|Parents from Canonbury School with Jenny Jones campaigning for clean air|
Yesterday I attended a Camden and Islington Air Quality Summit at Camden Town Hall. The Council Chamber was packed to hear what health, transport and air quality experts had to say. It was good to see Councillor West Leader of Islington Council, who has recently been persuaded of the serious impacts of transport on the health of residents but a pity she was unable to stay for all the presentations as there is much for Islington Council to do.
We learnt that London air is polluted with emissions from vehicle exhausts and from minute particles from tyre and brake disk wear. On average, the lives of Londoners are being shortened by 11.5 years because of air pollution, streets like the Euston Road are breaking European and World Health Organisation limits many times over and more than 4,000 people are dying in the capital each year because of poor air quality.
Worryingly, children are the worst affected. They breath in twice as much pollution as adults because their mouths are closer to the level of vehicle exhaust pipes where concentrations of pollutants are highest. Children also suck in more polluted air than adults because their energy levels are higher, their lungs are bigger in relation to their bodies than adults and their lungs are not fully developed. Professor Frank Kelly, Director of the Environmental Research Group at Kings College, was stark in his description of a generation of children living near busy roads who will reach adulthood without ever developing full lung function. This is disproportionately the case for children of lower income and ethnic minority families.

> [Objectives]:
1 > Copy the entries word for word, from the very first line through the line that contains "common name: Triangulate bud spider".
2 > Pick up the account of the air quality summit after its final sentence and keep writing.

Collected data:
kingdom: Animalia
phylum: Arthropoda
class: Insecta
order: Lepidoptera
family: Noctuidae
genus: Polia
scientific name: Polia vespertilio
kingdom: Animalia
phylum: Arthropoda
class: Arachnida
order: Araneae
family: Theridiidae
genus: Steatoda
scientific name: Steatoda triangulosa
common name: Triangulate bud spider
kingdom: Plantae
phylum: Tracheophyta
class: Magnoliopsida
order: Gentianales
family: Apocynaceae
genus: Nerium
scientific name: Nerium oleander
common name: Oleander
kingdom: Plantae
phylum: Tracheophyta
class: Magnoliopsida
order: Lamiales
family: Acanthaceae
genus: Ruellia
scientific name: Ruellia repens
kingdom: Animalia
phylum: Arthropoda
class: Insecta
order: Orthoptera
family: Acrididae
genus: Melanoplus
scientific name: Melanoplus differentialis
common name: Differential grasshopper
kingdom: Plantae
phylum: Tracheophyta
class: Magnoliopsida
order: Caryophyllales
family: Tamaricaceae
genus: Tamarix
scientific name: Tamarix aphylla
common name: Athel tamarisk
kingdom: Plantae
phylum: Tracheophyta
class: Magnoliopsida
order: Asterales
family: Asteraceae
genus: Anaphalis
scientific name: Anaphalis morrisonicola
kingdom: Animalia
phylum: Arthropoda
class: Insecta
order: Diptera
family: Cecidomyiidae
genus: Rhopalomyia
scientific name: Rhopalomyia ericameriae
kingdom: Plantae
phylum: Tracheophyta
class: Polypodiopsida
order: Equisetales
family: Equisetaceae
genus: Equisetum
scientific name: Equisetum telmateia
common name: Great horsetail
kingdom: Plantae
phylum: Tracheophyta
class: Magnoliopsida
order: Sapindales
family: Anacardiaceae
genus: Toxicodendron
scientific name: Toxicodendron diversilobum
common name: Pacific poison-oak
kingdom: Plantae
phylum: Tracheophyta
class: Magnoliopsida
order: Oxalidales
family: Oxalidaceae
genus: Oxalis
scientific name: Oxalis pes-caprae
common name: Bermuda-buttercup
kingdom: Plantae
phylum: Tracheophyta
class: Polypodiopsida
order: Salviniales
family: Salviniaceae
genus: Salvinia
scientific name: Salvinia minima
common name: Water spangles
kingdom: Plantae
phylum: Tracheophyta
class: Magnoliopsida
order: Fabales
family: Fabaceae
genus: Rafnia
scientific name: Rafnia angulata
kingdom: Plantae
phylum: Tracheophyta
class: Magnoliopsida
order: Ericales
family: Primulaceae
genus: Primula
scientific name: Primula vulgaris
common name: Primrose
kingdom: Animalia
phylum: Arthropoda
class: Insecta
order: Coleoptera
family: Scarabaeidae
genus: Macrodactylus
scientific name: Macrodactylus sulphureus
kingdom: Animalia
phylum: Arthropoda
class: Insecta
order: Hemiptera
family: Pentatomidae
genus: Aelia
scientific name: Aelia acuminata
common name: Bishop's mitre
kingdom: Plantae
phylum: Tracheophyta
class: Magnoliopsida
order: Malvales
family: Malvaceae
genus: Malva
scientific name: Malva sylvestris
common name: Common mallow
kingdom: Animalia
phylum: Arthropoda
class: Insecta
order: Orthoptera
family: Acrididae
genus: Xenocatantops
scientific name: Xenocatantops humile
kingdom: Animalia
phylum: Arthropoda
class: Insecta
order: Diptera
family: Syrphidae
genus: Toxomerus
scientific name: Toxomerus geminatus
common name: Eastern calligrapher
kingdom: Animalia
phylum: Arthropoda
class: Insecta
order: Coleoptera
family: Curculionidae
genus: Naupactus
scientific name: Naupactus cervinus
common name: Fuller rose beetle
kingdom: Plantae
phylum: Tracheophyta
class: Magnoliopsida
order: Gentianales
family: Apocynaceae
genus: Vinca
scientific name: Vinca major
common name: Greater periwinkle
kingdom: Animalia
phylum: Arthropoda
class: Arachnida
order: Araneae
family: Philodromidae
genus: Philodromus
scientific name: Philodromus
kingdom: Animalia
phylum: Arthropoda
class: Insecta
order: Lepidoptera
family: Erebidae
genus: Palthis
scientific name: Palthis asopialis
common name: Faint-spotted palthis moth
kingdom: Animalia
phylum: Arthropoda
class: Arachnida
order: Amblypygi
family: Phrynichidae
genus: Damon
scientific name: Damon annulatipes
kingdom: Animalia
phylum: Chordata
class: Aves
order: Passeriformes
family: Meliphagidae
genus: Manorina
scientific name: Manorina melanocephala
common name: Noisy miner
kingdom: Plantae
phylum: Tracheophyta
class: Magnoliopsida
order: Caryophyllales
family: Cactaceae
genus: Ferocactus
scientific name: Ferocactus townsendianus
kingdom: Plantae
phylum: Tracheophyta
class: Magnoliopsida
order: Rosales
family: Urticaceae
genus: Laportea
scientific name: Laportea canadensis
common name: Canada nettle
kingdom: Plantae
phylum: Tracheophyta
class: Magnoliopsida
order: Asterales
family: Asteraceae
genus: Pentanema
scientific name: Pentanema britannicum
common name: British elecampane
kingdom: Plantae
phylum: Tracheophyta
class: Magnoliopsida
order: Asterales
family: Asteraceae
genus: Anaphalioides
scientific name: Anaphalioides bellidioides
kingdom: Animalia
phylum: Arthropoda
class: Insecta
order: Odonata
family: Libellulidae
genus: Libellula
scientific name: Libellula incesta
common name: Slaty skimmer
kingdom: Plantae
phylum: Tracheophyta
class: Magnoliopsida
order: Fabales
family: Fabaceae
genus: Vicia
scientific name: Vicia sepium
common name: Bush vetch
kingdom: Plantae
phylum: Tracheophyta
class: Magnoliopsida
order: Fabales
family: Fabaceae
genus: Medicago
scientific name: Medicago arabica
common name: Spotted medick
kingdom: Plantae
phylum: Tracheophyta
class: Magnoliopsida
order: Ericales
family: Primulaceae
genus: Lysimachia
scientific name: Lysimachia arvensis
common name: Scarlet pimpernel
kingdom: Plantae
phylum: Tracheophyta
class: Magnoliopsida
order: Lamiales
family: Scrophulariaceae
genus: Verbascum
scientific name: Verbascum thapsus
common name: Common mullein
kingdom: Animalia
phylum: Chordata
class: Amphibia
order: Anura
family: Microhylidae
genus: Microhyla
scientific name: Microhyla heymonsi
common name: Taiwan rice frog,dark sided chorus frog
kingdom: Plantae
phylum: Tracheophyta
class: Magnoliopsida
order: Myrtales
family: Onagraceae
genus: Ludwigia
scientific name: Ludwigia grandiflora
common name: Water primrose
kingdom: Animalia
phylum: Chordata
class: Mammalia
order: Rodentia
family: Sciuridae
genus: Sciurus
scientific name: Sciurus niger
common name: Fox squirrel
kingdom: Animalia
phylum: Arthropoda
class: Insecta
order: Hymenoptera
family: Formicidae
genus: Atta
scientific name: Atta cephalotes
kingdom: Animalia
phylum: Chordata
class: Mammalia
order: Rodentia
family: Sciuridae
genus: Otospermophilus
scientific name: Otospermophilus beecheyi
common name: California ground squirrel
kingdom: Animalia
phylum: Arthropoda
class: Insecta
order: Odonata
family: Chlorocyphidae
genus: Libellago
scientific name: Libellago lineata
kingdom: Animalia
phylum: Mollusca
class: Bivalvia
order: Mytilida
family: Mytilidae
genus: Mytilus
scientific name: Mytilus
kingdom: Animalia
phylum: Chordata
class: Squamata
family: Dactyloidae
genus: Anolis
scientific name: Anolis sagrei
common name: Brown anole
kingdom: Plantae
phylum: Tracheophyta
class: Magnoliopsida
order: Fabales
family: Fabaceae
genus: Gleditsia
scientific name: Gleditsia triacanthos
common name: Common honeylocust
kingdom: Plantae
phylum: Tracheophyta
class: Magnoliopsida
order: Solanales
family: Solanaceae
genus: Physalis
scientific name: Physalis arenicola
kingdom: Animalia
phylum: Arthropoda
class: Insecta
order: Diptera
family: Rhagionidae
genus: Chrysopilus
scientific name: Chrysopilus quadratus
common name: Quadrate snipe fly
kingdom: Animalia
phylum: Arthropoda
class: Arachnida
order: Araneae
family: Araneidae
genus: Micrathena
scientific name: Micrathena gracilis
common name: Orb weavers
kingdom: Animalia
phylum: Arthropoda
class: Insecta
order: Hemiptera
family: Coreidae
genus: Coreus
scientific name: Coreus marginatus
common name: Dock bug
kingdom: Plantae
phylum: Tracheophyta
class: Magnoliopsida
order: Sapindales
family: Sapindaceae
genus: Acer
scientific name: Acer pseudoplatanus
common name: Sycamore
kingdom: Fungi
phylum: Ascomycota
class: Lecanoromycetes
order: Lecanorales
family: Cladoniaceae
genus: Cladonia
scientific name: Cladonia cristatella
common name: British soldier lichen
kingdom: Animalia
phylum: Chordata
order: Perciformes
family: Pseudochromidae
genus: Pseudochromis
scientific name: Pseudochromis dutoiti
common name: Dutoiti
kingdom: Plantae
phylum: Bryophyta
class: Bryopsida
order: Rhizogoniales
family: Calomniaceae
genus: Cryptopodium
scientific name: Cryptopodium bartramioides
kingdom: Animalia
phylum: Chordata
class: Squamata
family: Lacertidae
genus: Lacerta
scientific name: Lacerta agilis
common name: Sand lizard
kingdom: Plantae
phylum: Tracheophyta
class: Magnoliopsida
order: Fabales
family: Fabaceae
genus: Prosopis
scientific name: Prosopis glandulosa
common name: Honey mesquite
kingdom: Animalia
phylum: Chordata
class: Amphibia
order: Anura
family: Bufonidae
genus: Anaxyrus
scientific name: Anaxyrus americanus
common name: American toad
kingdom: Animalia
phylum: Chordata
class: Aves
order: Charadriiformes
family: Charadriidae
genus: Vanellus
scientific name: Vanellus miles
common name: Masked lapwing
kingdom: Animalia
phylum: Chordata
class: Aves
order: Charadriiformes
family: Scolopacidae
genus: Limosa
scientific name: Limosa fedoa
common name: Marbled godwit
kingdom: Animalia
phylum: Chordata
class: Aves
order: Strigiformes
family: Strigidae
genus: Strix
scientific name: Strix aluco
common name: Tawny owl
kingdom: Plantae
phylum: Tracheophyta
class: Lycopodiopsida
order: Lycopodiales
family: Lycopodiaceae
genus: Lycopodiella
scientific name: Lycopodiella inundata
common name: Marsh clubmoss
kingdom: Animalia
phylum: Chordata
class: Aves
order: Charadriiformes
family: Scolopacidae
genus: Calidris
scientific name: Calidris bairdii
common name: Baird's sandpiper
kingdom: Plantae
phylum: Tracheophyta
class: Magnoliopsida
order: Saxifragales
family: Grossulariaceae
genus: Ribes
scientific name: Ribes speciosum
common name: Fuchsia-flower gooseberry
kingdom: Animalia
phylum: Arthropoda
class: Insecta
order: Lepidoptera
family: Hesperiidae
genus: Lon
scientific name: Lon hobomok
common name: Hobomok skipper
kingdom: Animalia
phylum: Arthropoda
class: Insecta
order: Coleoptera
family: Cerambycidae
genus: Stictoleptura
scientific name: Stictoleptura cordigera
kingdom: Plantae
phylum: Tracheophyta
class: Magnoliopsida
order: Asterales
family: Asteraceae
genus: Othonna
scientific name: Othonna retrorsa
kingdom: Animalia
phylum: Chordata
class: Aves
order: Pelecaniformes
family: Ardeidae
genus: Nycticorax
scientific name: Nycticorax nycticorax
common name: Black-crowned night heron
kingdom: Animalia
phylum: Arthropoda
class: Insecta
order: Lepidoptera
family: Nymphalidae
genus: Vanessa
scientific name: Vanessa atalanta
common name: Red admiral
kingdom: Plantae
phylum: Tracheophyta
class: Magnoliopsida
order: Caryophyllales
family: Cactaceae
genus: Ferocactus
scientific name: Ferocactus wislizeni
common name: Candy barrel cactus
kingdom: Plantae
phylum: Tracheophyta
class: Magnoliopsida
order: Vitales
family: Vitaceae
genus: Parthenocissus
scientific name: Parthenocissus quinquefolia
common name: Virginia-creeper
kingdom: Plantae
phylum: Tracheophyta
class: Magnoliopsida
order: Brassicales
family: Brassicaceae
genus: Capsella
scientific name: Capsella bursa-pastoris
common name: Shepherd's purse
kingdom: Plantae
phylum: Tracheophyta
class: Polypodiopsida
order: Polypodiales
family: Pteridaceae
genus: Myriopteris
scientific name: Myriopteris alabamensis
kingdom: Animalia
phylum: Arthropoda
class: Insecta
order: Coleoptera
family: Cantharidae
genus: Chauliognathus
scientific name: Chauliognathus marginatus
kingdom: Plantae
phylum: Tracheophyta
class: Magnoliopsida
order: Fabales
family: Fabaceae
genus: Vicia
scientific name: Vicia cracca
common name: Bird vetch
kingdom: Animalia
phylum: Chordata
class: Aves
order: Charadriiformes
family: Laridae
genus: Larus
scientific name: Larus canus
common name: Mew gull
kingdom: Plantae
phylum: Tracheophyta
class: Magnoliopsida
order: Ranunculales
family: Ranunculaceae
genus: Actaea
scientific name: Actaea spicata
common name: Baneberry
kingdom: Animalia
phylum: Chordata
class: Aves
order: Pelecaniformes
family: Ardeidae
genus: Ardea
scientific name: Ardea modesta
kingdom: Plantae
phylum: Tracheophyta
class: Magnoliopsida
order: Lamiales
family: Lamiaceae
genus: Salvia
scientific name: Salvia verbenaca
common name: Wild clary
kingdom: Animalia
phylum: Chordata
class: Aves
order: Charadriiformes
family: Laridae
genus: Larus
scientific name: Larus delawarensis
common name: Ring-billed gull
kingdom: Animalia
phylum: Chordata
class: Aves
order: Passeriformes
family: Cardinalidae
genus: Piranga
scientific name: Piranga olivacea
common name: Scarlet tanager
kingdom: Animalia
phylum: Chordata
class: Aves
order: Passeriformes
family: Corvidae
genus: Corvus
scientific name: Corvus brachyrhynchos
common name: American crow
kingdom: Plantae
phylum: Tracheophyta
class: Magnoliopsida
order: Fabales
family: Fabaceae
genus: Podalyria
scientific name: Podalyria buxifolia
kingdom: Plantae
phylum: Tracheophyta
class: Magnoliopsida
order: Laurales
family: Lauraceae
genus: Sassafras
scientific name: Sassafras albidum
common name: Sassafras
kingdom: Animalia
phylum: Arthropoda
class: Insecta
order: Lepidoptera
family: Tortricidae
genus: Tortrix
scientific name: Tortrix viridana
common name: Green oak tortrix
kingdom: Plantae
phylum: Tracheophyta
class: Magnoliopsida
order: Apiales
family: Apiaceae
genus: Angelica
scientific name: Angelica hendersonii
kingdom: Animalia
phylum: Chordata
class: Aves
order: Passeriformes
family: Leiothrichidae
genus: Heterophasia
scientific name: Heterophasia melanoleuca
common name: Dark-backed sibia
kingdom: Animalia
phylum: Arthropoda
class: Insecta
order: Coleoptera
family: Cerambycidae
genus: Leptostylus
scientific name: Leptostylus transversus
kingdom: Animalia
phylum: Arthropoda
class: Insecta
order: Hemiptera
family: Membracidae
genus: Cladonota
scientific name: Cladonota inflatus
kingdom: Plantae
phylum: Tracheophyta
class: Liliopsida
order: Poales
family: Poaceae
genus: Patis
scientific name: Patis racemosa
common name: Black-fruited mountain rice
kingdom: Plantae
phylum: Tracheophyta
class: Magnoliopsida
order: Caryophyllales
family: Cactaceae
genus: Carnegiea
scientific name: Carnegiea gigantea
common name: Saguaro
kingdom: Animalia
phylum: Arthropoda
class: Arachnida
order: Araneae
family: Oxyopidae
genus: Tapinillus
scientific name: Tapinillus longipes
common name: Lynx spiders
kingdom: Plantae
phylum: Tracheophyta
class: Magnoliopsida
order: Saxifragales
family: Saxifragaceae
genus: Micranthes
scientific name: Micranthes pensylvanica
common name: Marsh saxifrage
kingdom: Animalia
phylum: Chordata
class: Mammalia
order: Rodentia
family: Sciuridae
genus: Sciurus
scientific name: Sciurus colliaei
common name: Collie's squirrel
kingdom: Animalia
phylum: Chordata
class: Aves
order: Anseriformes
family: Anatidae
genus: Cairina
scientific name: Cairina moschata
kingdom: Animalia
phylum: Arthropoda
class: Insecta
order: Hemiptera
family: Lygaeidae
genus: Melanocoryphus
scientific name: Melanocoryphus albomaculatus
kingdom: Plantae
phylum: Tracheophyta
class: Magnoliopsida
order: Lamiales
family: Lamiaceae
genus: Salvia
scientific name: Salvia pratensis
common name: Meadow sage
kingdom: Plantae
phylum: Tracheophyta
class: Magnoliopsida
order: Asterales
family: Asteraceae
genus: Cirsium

> [Task results]:
1 >
kingdom: Animalia
phylum: Arthropoda
class: Insecta
order: Lepidoptera
family: Noctuidae
genus: Polia
scientific name: Polia vespertilio
kingdom: Animalia
phylum: Arthropoda
class: Arachnida
order: Araneae
family: Theridiidae
genus: Steatoda
scientific name: Steatoda triangulosa
common name: Triangulate bud spider

2 >
Professor Kelly was very clear that there is a solution. "We simply have to remove the source of the pollution" and went on "the more we dilly-dally on this, the more people will suffer respiratory problems".
The presentation from Isabel Dedring, Deputy Mayor for Transport, made clear that Boris and Transport for London are "dilly dallying". Having just seen images of diesel particulates embedded in a child's lung, the Mayor's programme of sticking pollution to the ground near the air pollution monitors on Euston Road appeared utterly inadequate. The lack of ambition in tackling this serious health emergency is shocking and tragic in equal measure and was brilliantly illustrated by the TfL projections that even by 2050 we will not be breathing clean air. As Professor Kelly made clear, there is a solution. We just need "to remove the source of the pollution" and that must mean fewer and cleaner cars on our roads.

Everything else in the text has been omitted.